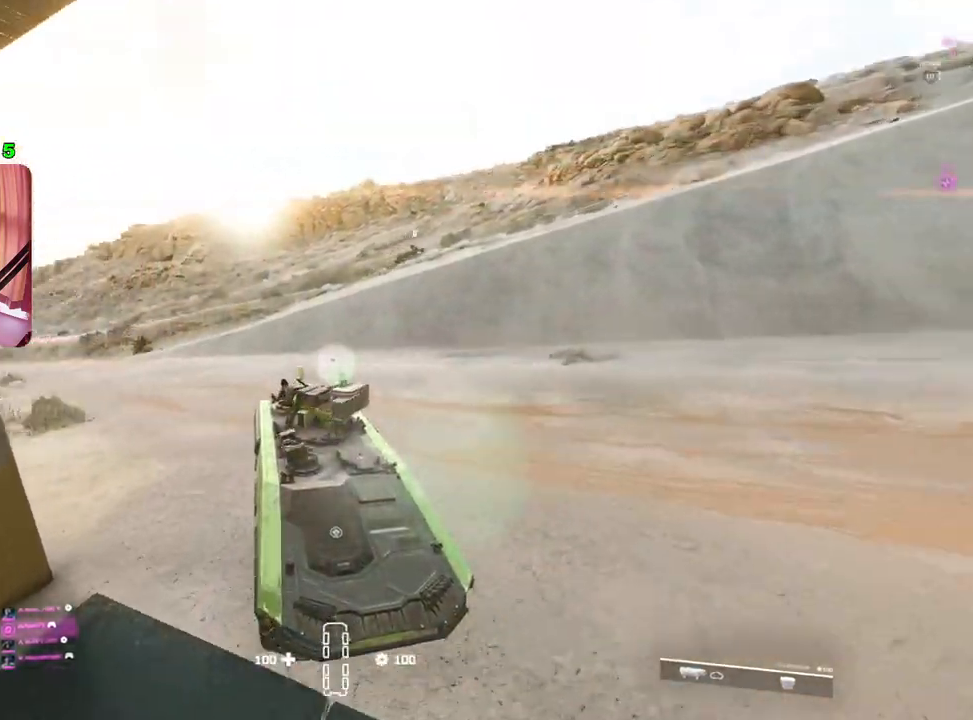
{"buttons": ["L2"], "left_stick": "right", "right_stick": "center", "events": []}
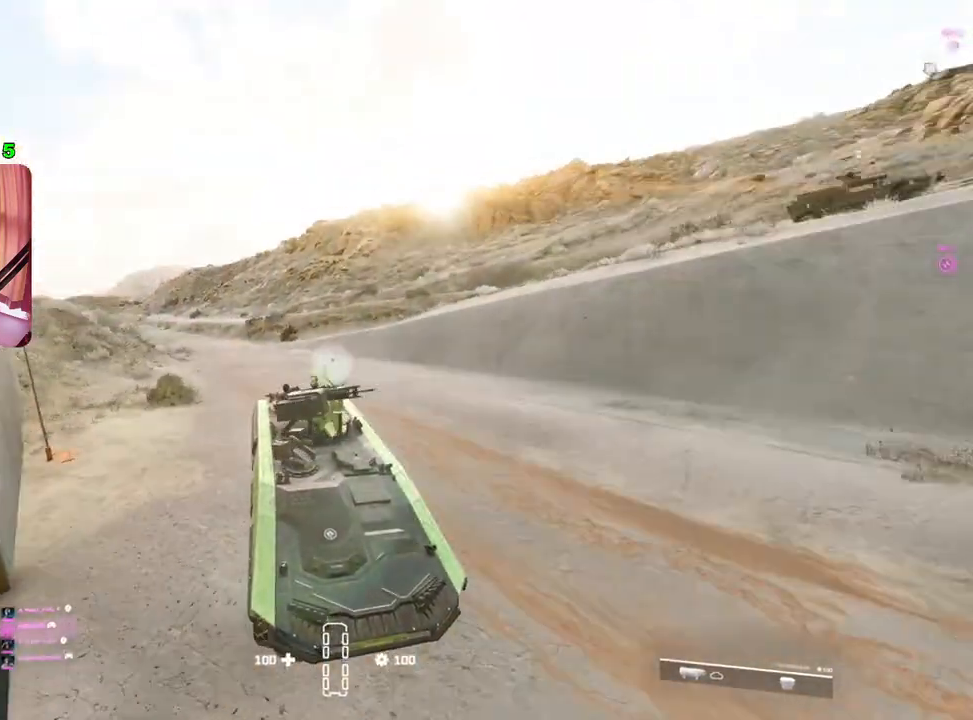
{"buttons": [], "left_stick": "right", "right_stick": "right", "events": [[483, "L2", "up"], [483, "right_stick", "right"]]}
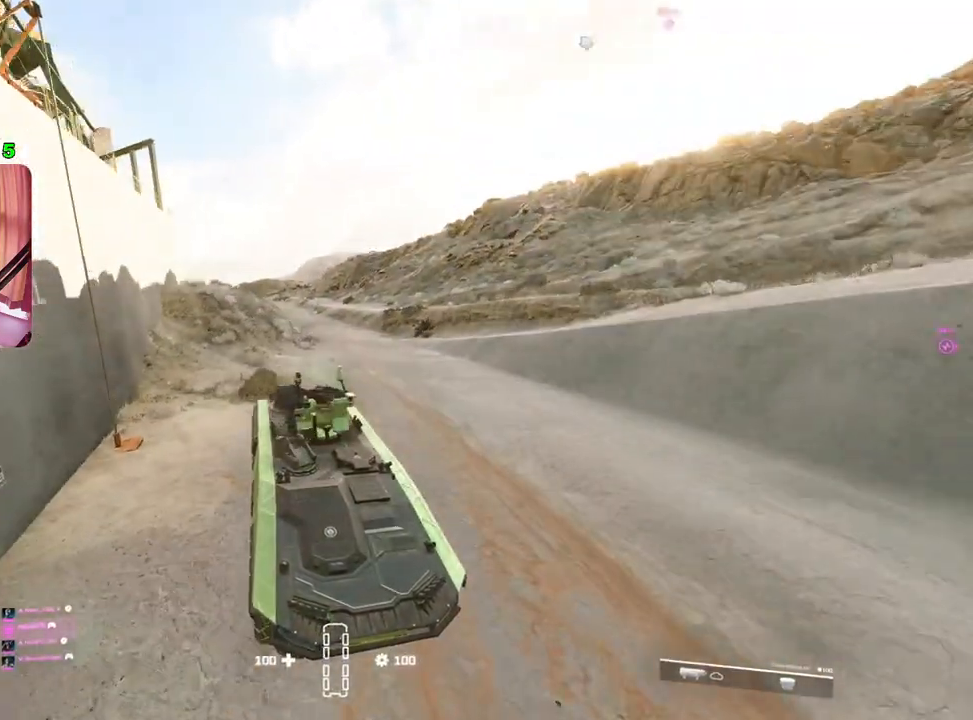
{"buttons": ["R2"], "left_stick": "left", "right_stick": "right", "events": [[33, "R2", "down"], [117, "left_stick", "left"]]}
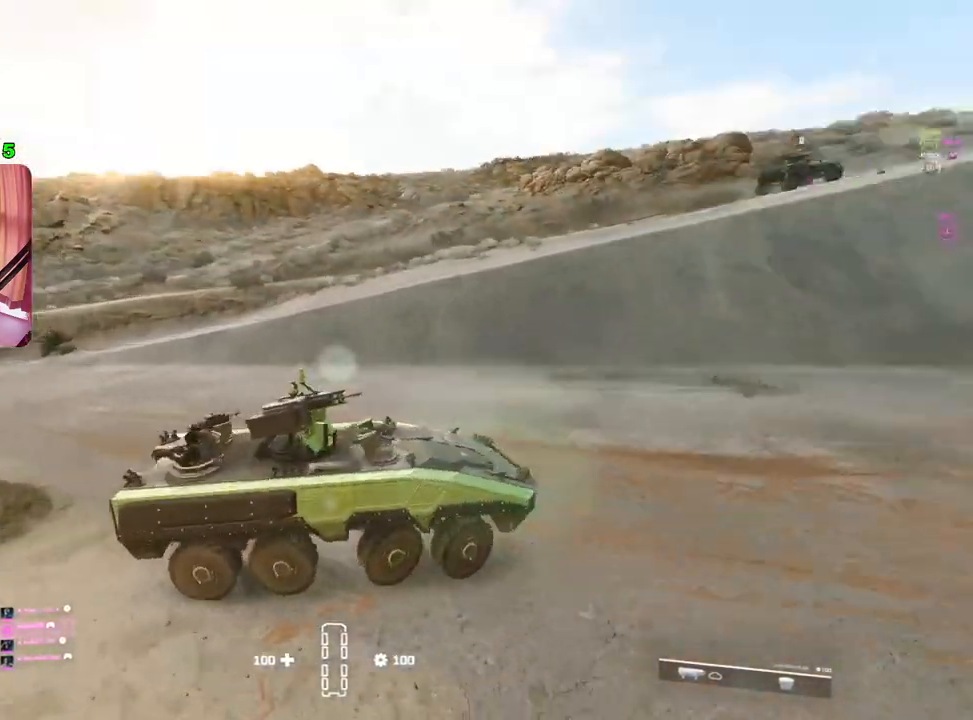
{"buttons": ["R2"], "left_stick": "left", "right_stick": "right", "events": []}
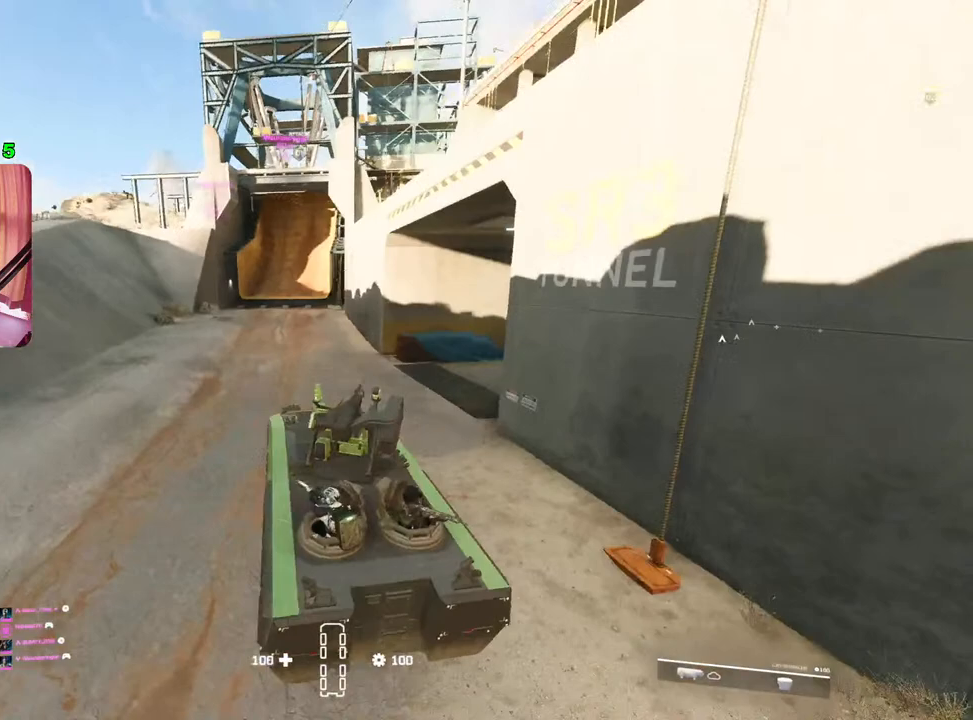
{"buttons": ["R2"], "left_stick": "left", "right_stick": "center", "events": [[117, "right_stick", "center"]]}
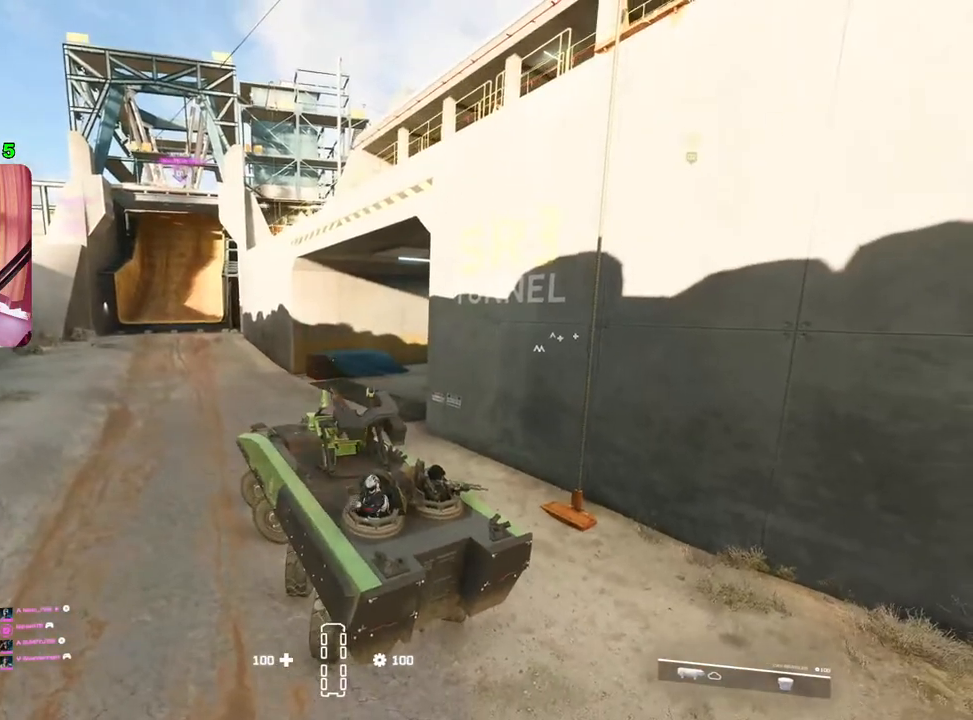
{"buttons": ["R2"], "left_stick": "left", "right_stick": "center", "events": []}
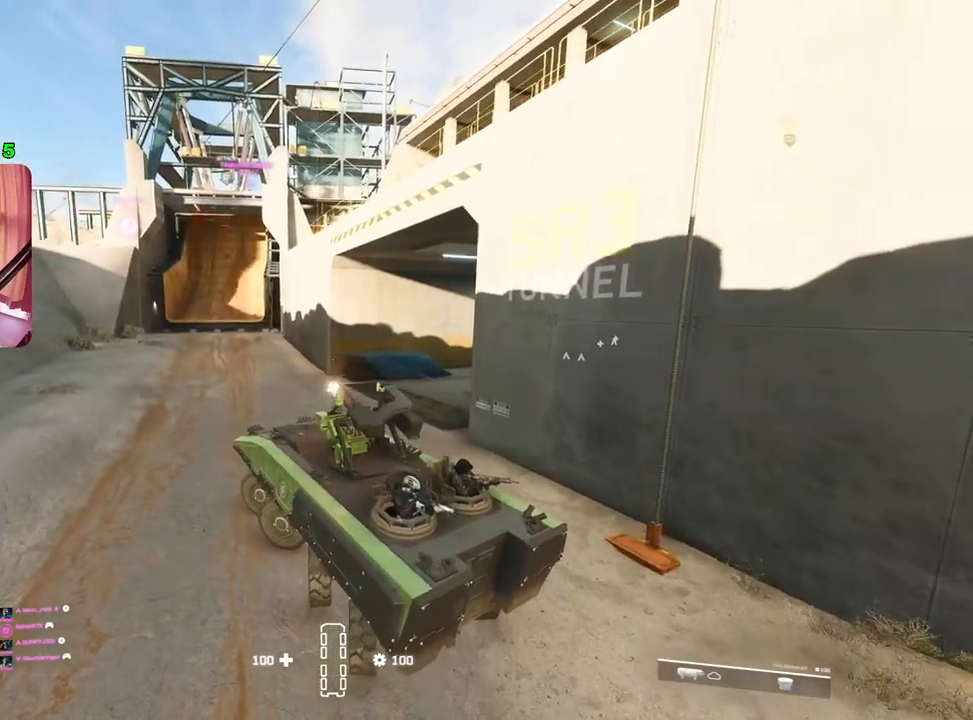
{"buttons": ["R2"], "left_stick": "center", "right_stick": "center", "events": [[400, "left_stick", "center"]]}
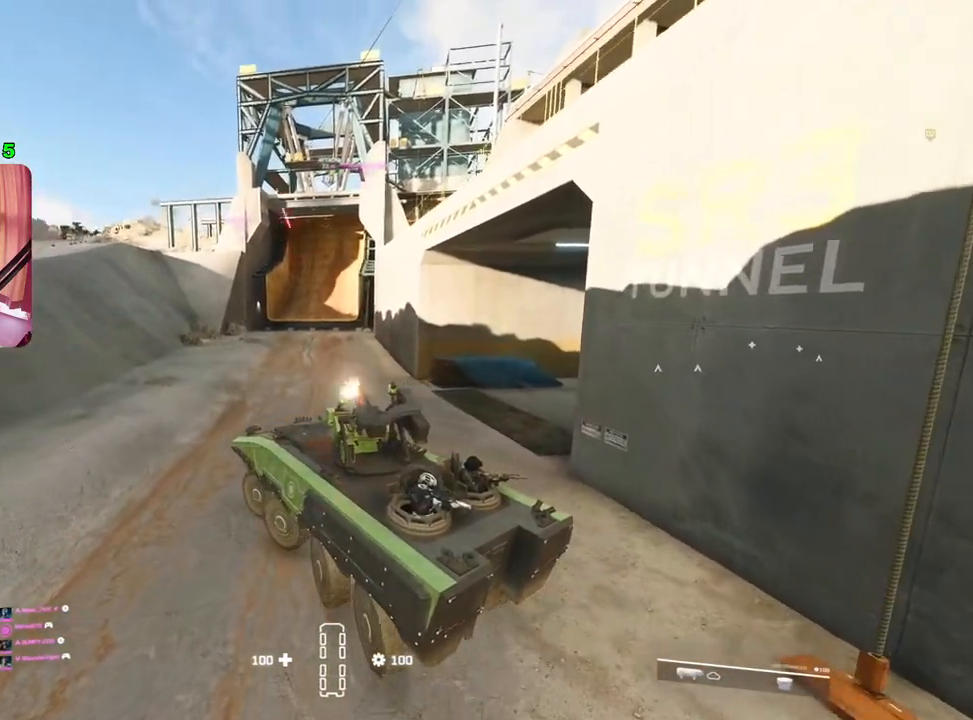
{"buttons": ["R2"], "left_stick": "left", "right_stick": "center", "events": [[433, "left_stick", "left"]]}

◆ **WHAT YOU SHOULD DO**
Exclude the images, then output the data above word for word.

◆ **ANSWER FOR THIS EXERCISE**
{"buttons": ["L2"], "left_stick": "right", "right_stick": "center", "events": []}
{"buttons": [], "left_stick": "right", "right_stick": "right", "events": [[483, "L2", "up"], [483, "right_stick", "right"]]}
{"buttons": ["R2"], "left_stick": "left", "right_stick": "right", "events": [[33, "R2", "down"], [117, "left_stick", "left"]]}
{"buttons": ["R2"], "left_stick": "left", "right_stick": "right", "events": []}
{"buttons": ["R2"], "left_stick": "left", "right_stick": "center", "events": [[117, "right_stick", "center"]]}
{"buttons": ["R2"], "left_stick": "left", "right_stick": "center", "events": []}
{"buttons": ["R2"], "left_stick": "center", "right_stick": "center", "events": [[400, "left_stick", "center"]]}
{"buttons": ["R2"], "left_stick": "left", "right_stick": "center", "events": [[433, "left_stick", "left"]]}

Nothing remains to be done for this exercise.